I'm Walter Adamson, and I'm 78 years old. I run a peer-led AI capacity coaching practice from Sandringham in Melbourne's Bayside, teaching older Australians aged 65 and over to use artificial intelligence safely and independently. I work with NDIS participants on self-managed and plan-managed plans, delivering capacity building under line item 15_035_0106_1_3 that measurably reduces Core Support costs by $2,000–5,000 per year.
I hold a Master of Science in Computing Science and a Bachelor of Science in Mathematical Statistics. I've spent 50 years in technology — from punch cards and mainframes through to the internet, mobile computing, and now generative AI. I hold a Certificate IV in Training and Assessment (TAE40122) and a current NDIS Worker Screening Check. When I sit with a participant, I'm not a 25-year-old tech support person. I'm their peer. I've lived through the same decades they have, and I use AI every single day.

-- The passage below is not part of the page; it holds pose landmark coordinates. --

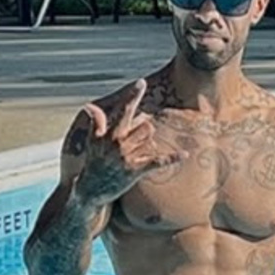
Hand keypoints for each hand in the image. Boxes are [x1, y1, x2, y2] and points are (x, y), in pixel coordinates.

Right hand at [75, 79, 186, 206]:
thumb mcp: (92, 143)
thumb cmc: (93, 165)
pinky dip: (172, 158)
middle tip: (135, 144)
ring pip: (151, 140)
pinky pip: (158, 161)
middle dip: (145, 132)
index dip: (132, 96)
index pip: (123, 110)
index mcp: (110, 134)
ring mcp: (127, 157)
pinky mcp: (136, 171)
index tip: (140, 82)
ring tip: (137, 156)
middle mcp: (118, 143)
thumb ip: (96, 124)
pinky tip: (185, 154)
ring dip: (149, 146)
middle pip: (146, 126)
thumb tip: (90, 106)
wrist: (89, 191)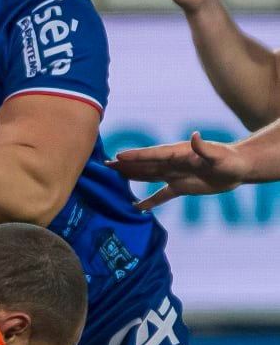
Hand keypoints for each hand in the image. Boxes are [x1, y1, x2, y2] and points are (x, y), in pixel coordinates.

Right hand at [106, 132, 249, 208]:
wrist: (239, 169)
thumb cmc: (230, 160)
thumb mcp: (218, 155)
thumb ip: (204, 148)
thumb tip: (194, 136)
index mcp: (178, 153)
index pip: (152, 155)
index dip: (136, 156)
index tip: (118, 157)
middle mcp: (172, 163)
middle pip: (143, 164)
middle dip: (124, 164)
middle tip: (105, 165)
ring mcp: (174, 175)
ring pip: (147, 176)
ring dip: (130, 176)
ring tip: (112, 176)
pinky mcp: (180, 187)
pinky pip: (160, 195)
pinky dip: (149, 201)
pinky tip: (137, 208)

My method is built on one non-negotiable principle: never trust AI without verification. I call it the Three-Source Rule. Every participant learns to check AI output against an official source and a trusted person before acting on it. This isn't technology training — it's judgment training. The result is genuine independence, not a new dependency.
Before this practice, I spent decades in senior technology leadership including roles as CIO and VP at major corporations. I've built hundreds of specialised AI workflows across deep client engagements. But the work that matters most to me now is the simplest: teaching someone my own age to draft their own email to their GP, organise their own calendar, and tell their support coordinator “I can do it myself.”

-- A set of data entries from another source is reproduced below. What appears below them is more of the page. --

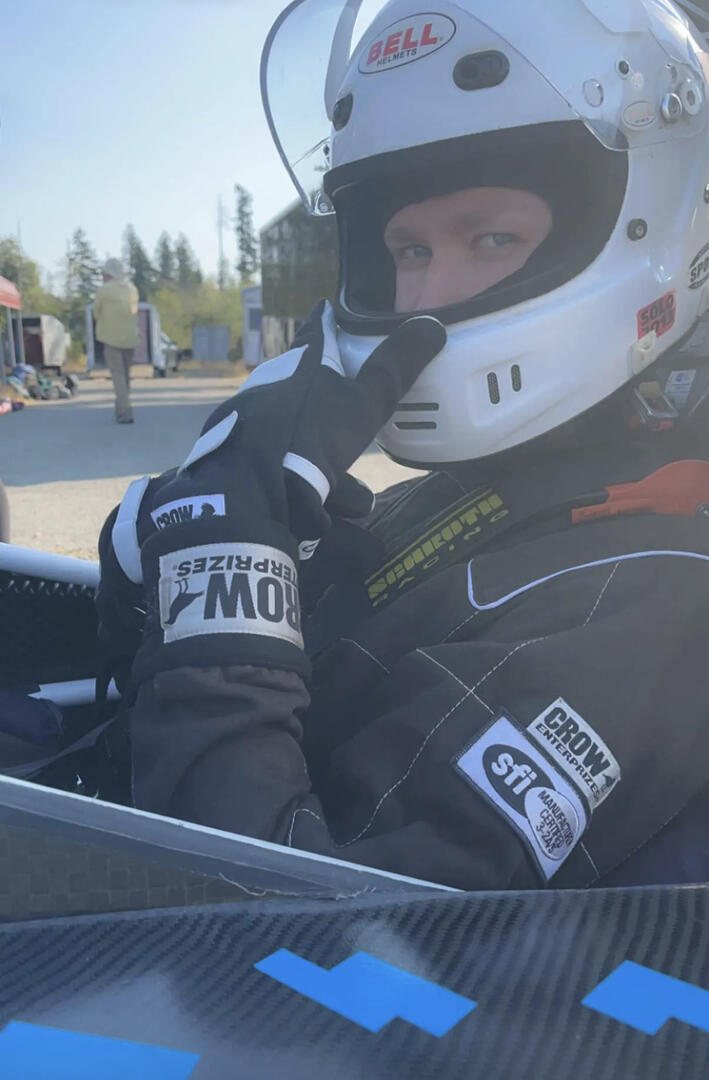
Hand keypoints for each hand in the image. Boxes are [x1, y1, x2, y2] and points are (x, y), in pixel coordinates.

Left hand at [135, 301, 445, 679]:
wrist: (246, 486)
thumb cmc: (310, 434)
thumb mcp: (364, 405)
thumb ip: (395, 370)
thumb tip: (432, 326)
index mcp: (299, 364)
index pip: (318, 329)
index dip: (331, 322)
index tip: (339, 318)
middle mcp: (271, 384)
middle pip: (307, 382)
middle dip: (336, 403)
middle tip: (358, 416)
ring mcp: (252, 418)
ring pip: (298, 433)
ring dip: (327, 459)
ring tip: (356, 496)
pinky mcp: (240, 453)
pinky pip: (281, 464)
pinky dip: (305, 483)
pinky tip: (324, 512)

Outside of coaching, I compete in Masters Athletics with Mentone Athletics Club. In 2024 I made the podium at the Victorian State Championships — gold in Shot Put, silver in the 800m and 3,000m. I won gold in the 10km track, 6km cross-country, 10km road, and 10-mile road. I placed 2nd in the State VMA Gift 5,000m and set a local venue record for 2.5km. I've survived being struck by lightning in Korea, a 747 crash landing at LAX, being sucked into a thundercloud at 4,000 metres in a sailplane, a freefall parachute jump from 3,000 metres on my very first attempt, and three lethal cancers.
I mention all of this for one reason: I don't believe in “too old.” Not for running. Not for technology. Not for your parent. And not for me.